Doctors and hospital officials insist that tort reforms including the opinion letters, known as “certificates of merit,” have helped lower malpractice insurance rates, and they don’t believe the measures have created barriers to the courts.
“It makes no sense at all to allow someone to file a medical malpractice lawsuit without the most superficial of investigations,” said Dr. David S. Katz, a general surgeon in Milford, Conn., and former president of the Connecticut State Medical Society.
“There has to be a least a basis from a qualified expert as to whether malpractice occurred or not,” he said. “There has to be a screening process and I think it’s a smart way to go.”
But the Center for Justice & Democracy recently released a report, echoing previous studies, saying that certificates of merit and other tort reforms have no effect on malpractice insurance rates. The report says rate levels go up and down based on insurance companies’ financial performance and the economy.
“The certificate of merit is weeding out legitimate cases,” said Joanne Doroshow, executive director of the center.

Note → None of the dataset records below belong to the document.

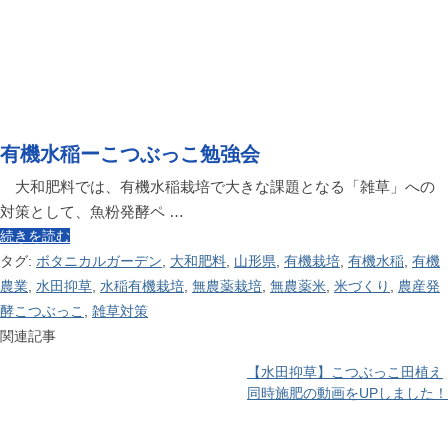
有機水稲ーこつぶっこ勉強会
大和肥料では、有機水稲栽培で大きな課題となる「雑草」への
対策として、魚粉発酵ペ …
続きを読む
タグ:
ボタニカルガーデン
,
大和肥料
,
山形県
,
有機栽培
,
有機水稲
,
有機
農業
,
水田抑草
,
水稲有機栽培
,
無農薬栽培
,
無農薬米
,
米づくり
,
農産発
酵こつぶっこ
,
雑草対策
関連記事
【水田抑草】こつぶっこ田植え
同時施肥の動画をUPしました！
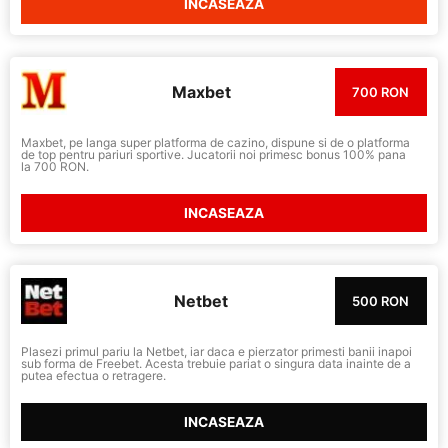
INCASEAZA
Maxbet
700 RON
Maxbet, pe langa super platforma de cazino, dispune si de o platforma
de top pentru pariuri sportive. Jucatorii noi primesc bonus 100% pana
la 700 RON.
INCASEAZA
Netbet
500 RON
Plasezi primul pariu la Netbet, iar daca e pierzator primesti banii inapoi
sub forma de Freebet. Acesta trebuie pariat o singura data inainte de a
putea efectua o retragere.
INCASEAZA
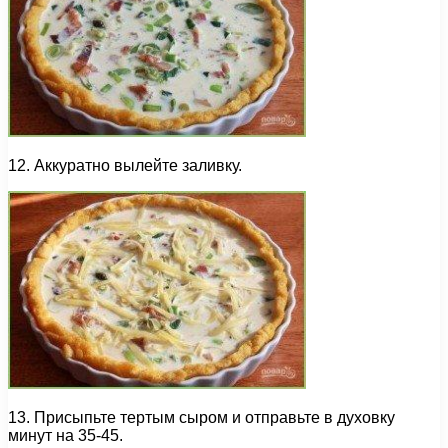
12. Аккуратно вылейте заливку.
13. Присыпьте тертым сыром и отправьте в духовку
минут на 35-45.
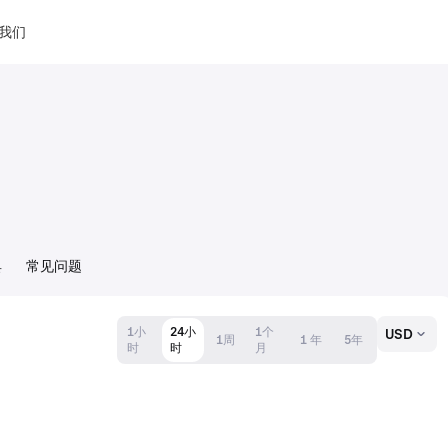
我们
具
常见问题
1小
24小
1个
USD
1周
1 年
5年
时
时
月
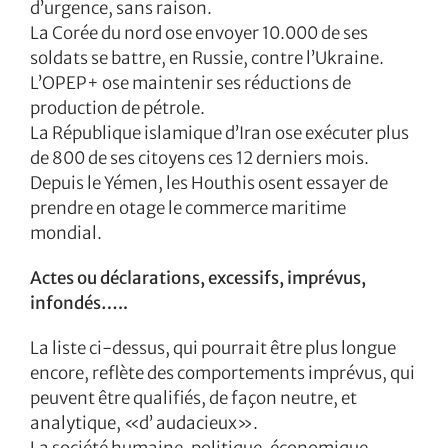
d’urgence, sans raison.
La Corée du nord ose envoyer 10.000 de ses
soldats se battre, en Russie, contre l’Ukraine.
L’OPEP+ ose maintenir ses réductions de
production de pétrole.
La République islamique d’Iran ose exécuter plus
de 800 de ses citoyens ces 12 derniers mois.
Depuis le Yémen, les Houthis osent essayer de
prendre en otage le commerce maritime
mondial.
Actes ou déclarations, excessifs, imprévus,
infondés…..
La liste ci-dessus, qui pourrait être plus longue
encore, reflète des comportements imprévus, qui
peuvent être qualifiés, de façon neutre, et
analytique, «d’ audacieux».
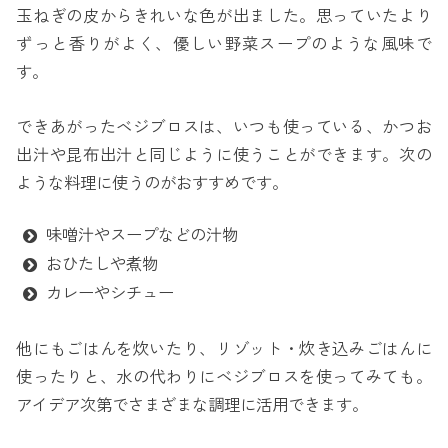
玉ねぎの皮からきれいな色が出ました。思っていたより
ずっと香りがよく、優しい野菜スープのような風味で
す。
できあがったベジブロスは、いつも使っている、かつお
出汁や昆布出汁と同じように使うことができます。次の
ような料理に使うのがおすすめです。
味噌汁やスープなどの汁物
おひたしや煮物
カレーやシチュー
他にもごはんを炊いたり、リゾット・炊き込みごはんに
使ったりと、水の代わりにベジブロスを使ってみても。
アイデア次第でさまざまな調理に活用できます。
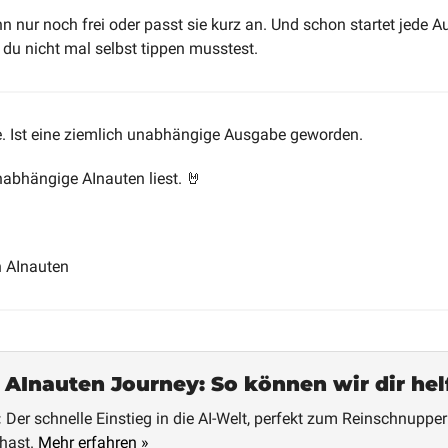
n nur noch frei oder passt sie kurz an. Und schon startet jede A
 du nicht mal selbst tippen musstest.
te. Ist eine ziemlich unabhängige Ausgabe geworden.
abhängige AInauten liest. 
🤘
n AInauten
 AInauten Journey: So können wir dir hel
:
 Der schnelle Einstieg in die AI-Welt, perfekt zum Reinschnuppe
hast. 
Mehr erfahren »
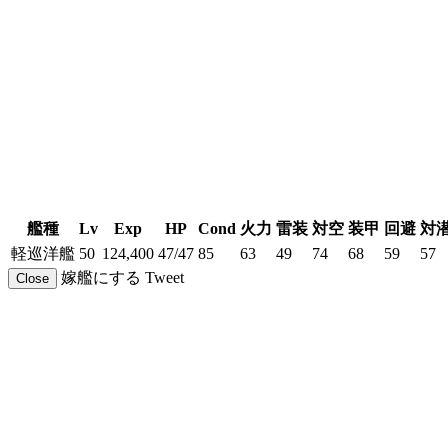
艦種
Lv
Exp
HP
Cond
火力
雷装
対空
装甲
回避
対
軽巡洋艦
50
124,400
47/47
85
63
49
74
68
59
57
嫁艦にする
Tweet
Close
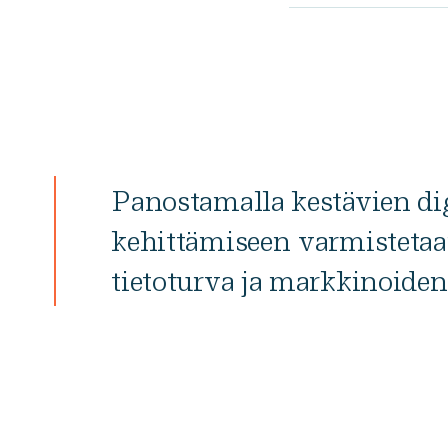
Panostamalla kestävien dig
kehittämiseen varmisteta
tietoturva ja markkinoide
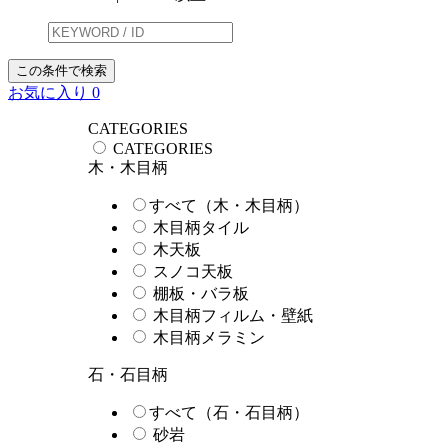
この条件で検索
お気に入り
0
CATEGORIES
CATEGORIES
木・木目柄
すべて（木・木目柄）
木目柄タイル
木天板
スノコ天板
棚板・バラ板
木目柄フィルム・壁紙
木目柄メラミン
石・石目柄
すべて（石・石目柄）
砂岩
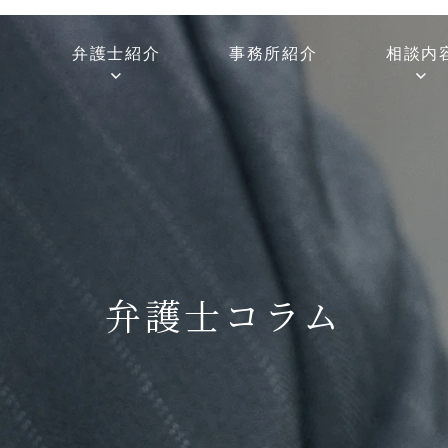
弁護士紹介
事務所紹介
相談内
弁護士コラム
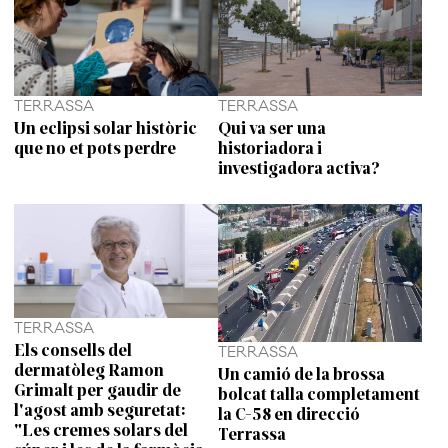
TERRASSA
TERRASSA
Un eclipsi solar històric
Qui va ser una
que no et pots perdre
historiadora i
investigadora activa?
TERRASSA
Els consells del
TERRASSA
dermatòleg Ramon
Un camió de la brossa
Grimalt per gaudir de
bolcat talla completament
l'agost amb seguretat:
la C-58 en direcció
"Les cremes solars del
Terrassa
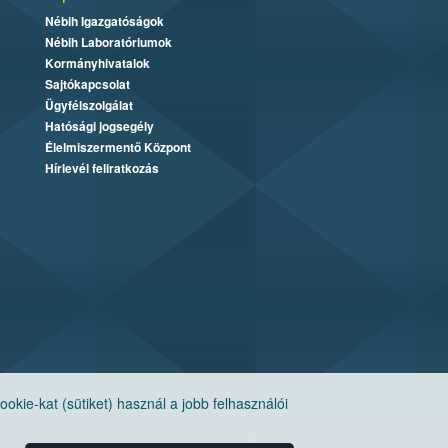
Nébih Igazgatóságok
Nébih Laboratóriumok
Kormányhivatalok
Sajtókapcsolat
Ügyfélszolgálat
Hatósági jogsegély
Élelmiszermentő Központ
Hírlevél feliratkozás
ie-kat (sütiket) használ a jobb felhasználói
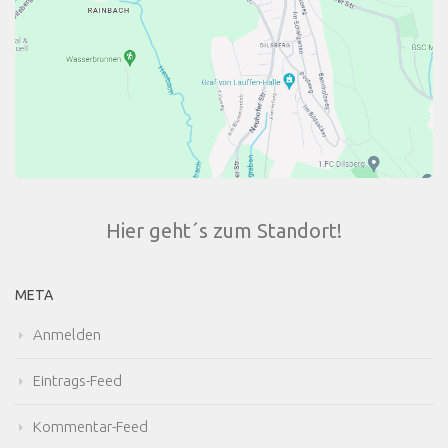
Hier geht´s zum Standort!
META
Anmelden
Eintrags-Feed
Kommentar-Feed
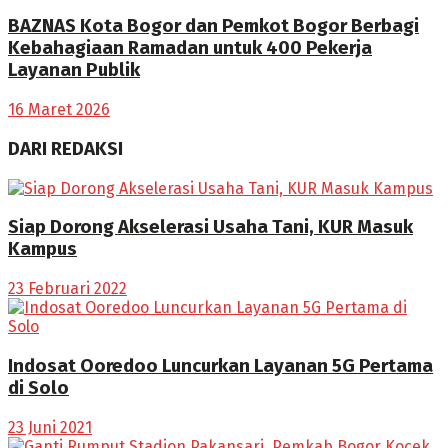
BAZNAS Kota Bogor dan Pemkot Bogor Berbagi
Kebahagiaan Ramadan untuk 400 Pekerja
Layanan Publik
16 Maret 2026
DARI REDAKSI
Siap Dorong Akselerasi Usaha Tani, KUR Masuk
Kampus
23 Februari 2022
Indosat Ooredoo Luncurkan Layanan 5G Pertama
di Solo
23 Juni 2021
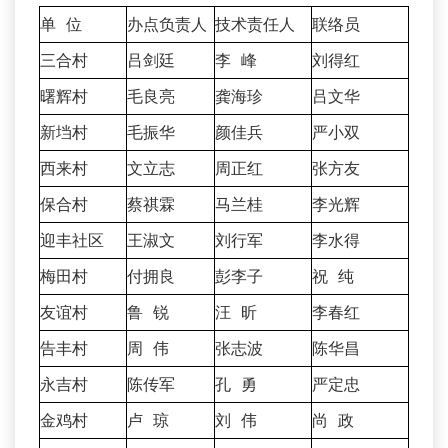
单 位
办点负责人
技术责任人
联络员
三合村
吕剑廷
李 峰
刘得红
曙辉村
毛良亮
龚海珍
吕文华
新垱村
毛振华
颜佳兵
严小双
西来村
文立志
周正红
张方友
保合村
蔡祺霖
马兰桂
李光辉
迎丰社区
王淑文
刘行军
李水得
梅田村
付拥良
彭李子
祝 纯
友谊村
鲁 锐
汪 昕
李春红
告丰村
周 伟
张志波
陈华昌
永吉村
陈传军
孔 勇
严定忠
金鸡村
卢 琼
刘 伟
尚 政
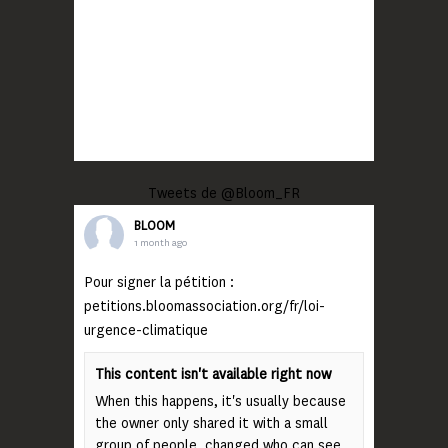
Tweets de @Bloom_FR
BLOOM
1 month ago
Pour signer la pétition :
petitions.bloomassociation.org/fr/loi-
urgence-climatique
This content isn't available right now
When this happens, it's usually because
the owner only shared it with a small
group of people, changed who can see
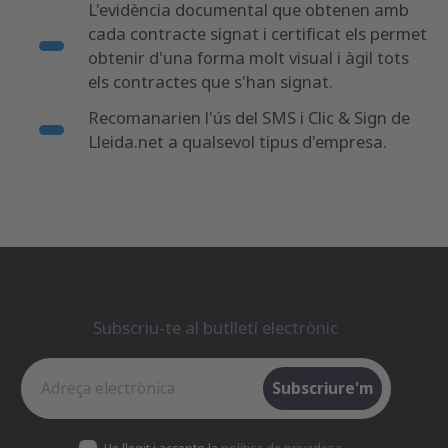
L'evidència documental que obtenen amb
cada contracte signat i certificat els permet
obtenir d'una forma molt visual i àgil tots
els contractes que s'han signat.
Recomanarien l'ús del SMS i Clic & Sign de
Lleida.net a qualsevol tipus d'empresa.
Subscriu-te al butlletí electrònic
Subscriu-te al butlletí electrònic
Subscriure'm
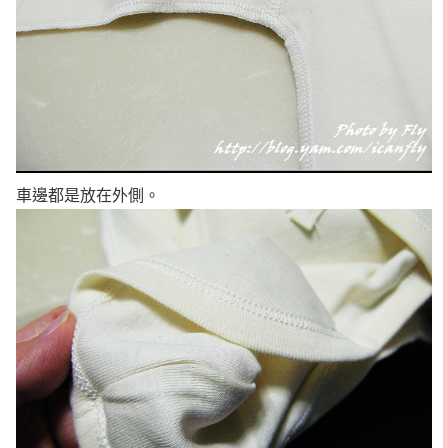
車邊都是放在外側。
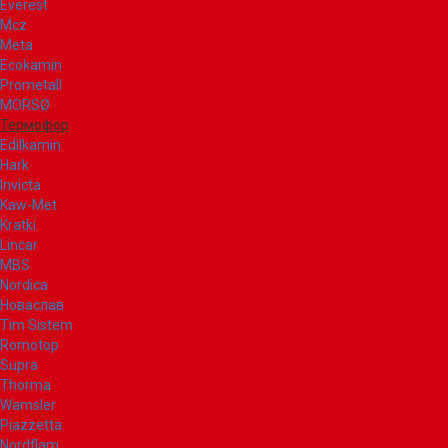
Everest
Mcz
Meta
Ecokamin
Prometall
MORSØ
Термофор
Edilkamin
Hark
Invicta
Kaw-Met
Kratki
Lincar
MBS
Nordica
Новаслав
Tim Sistem
Romotop
Supra
Thorma
Wamsler
Piazzetta
Nordflam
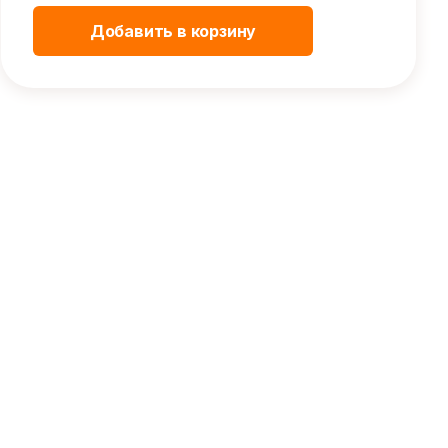
Добавить в корзину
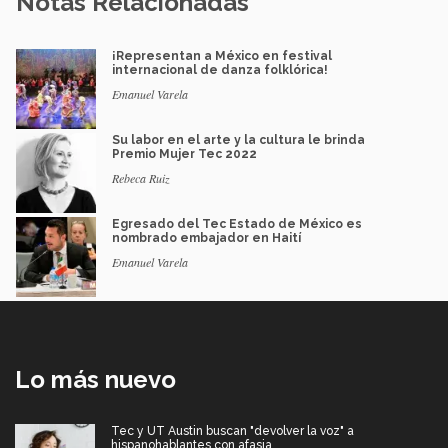
Notas Relacionadas
¡Representan a México en festival
internacional de danza folklórica!
Emanuel Varela
Su labor en el arte y la cultura le brinda
Premio Mujer Tec 2022
Rebeca Ruiz
Egresado del Tec Estado de México es
nombrado embajador en Haití
Emanuel Varela
Lo más nuevo
Tec y UT Austin buscan "devolver la voz" a
hispanohablantes con afasia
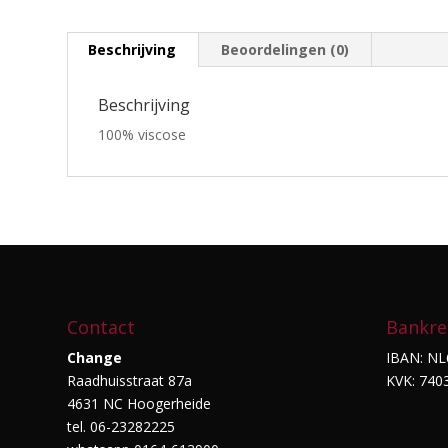
Beschrijving
Beoordelingen (0)
Beschrijving
100% viscose
Contact
Bankre
Change
IBAN: NL
Raadhuisstraat 87a
KVK: 740
4631 NC Hoogerheide
tel. 06-23282225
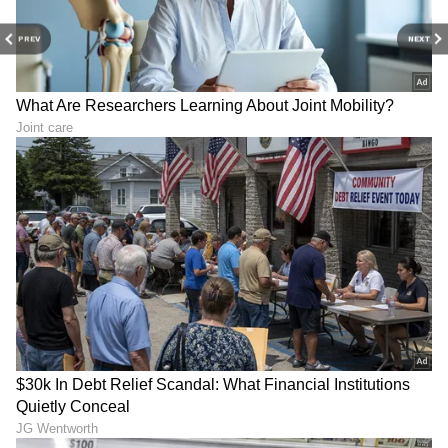
PREV
NEXT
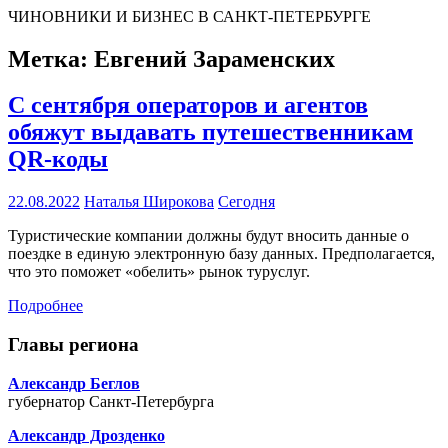
ЧИНОВНИКИ И БИЗНЕС В САНКТ-ПЕТЕРБУРГЕ
Метка:
Евгений Зараменских
С сентября операторов и агентов
обяжут выдавать путешественникам
QR-коды
22.08.2022
Наталья Широкова
Сегодня
Туристические компании должны будут вносить данные о
поездке в единую электронную базу данных. Предполагается,
что это поможет «обелить» рынок туруслуг.
Подробнее
Главы региона
Александр Беглов
губернатор Санкт-Петербурга
Александр Дрозденко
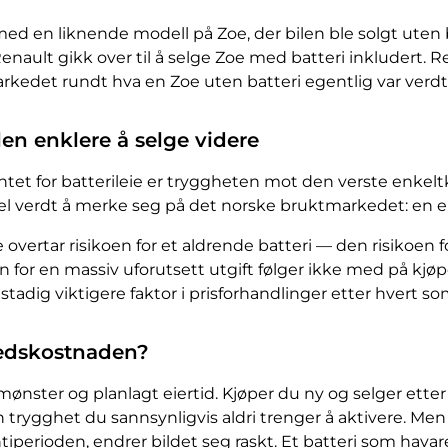
med en liknende modell på Zoe, der bilen ble solgt uten 
Renault gikk over til å selge Zoe med batteri inkludert. 
kedet rundt hva en Zoe uten batteri egentlig var verdt
ilen enklere å selge videre
et for batterileie er tryggheten mot den verste enkelt
l verdt å merke seg på det norske bruktmarkedet: en elb
e overtar risikoen for et aldrende batteri — den risikoen
n for en massiv uforutsett utgift følger ikke med på kjøp
 stadig viktigere faktor i prisforhandlinger etter hvert so
nedskostnaden?
nster og planlagt eiertid. Kjøper du ny og selger etter 
 trygghet du sannsynligvis aldri trenger å aktivere. Men 
iperioden, endrer bildet seg raskt. Et batteri som havare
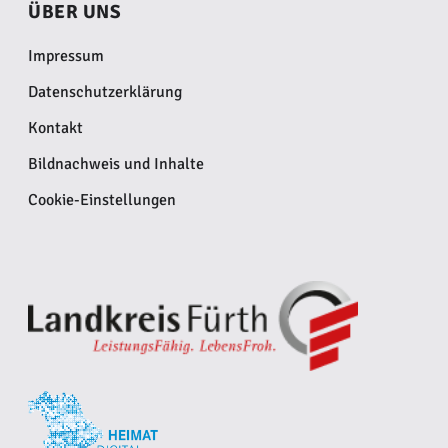
ÜBER UNS
Impressum
Datenschutzerklärung
Kontakt
Bildnachweis und Inhalte
Cookie-Einstellungen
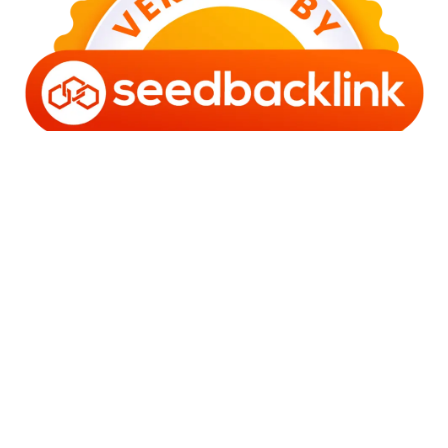
Copyright © 2006 - 2025 Bro Framestone | Owned by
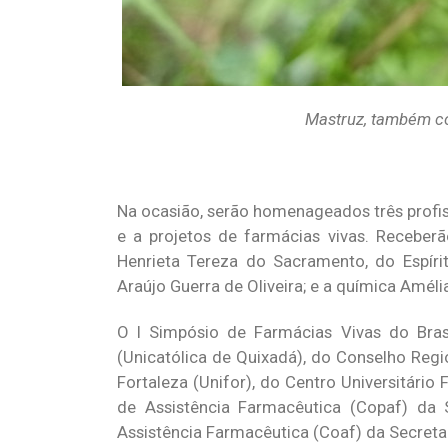
Mastruz, também co
Na ocasião, serão homenageados três profis
e a projetos de farmácias vivas. Recebe
Henrieta Tereza do Sacramento, do Espírit
Araújo Guerra de Oliveira; e a química Amél
O I Simpósio de Farmácias Vivas do Brasi
(Unicatólica de Quixadá), do Conselho Reg
Fortaleza (Unifor), do Centro Universitário
de Assistência Farmacêutica (Copaf) da
Assistência Farmacêutica (Coaf) da Secreta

In Patricia Votre’s case, she sued her doctors for alleged breach of contract and infliction of emotional distress — not malpractice. But a judge ruled that her case involved alleged medical malpractice and dismissed her lawsuit because she never filed an opinion letter from a medical expert. The state Appellate Court upheld the ruling, and the state Supreme Court declined to hear the case.
In an ironic twist, Votre said her case set a precedent for dismissing malpractice cases.
“I feel that my son is made a mockery of at this point,” she said. “I can’t even explain to you what he went through. Now his memory is being trashed.”
Edmund Lohnes of Denver said he nearly died in 2007 because of a medical mistake at a New Haven hospital when staff gave him a drug to which he was allergic, despite his wearing a red wristband alerting staff to the allergy. He also sued, but his lawsuit was dismissed because the doctor who wrote his opinion letter was a pulmonologist while the defendant was licensed to practice emergency medicine.
“I’m not going to be able to hold this doctor and the hospital accountable,” Lohnes said. “It affects the whole gauntlet of what I thought America was all about.”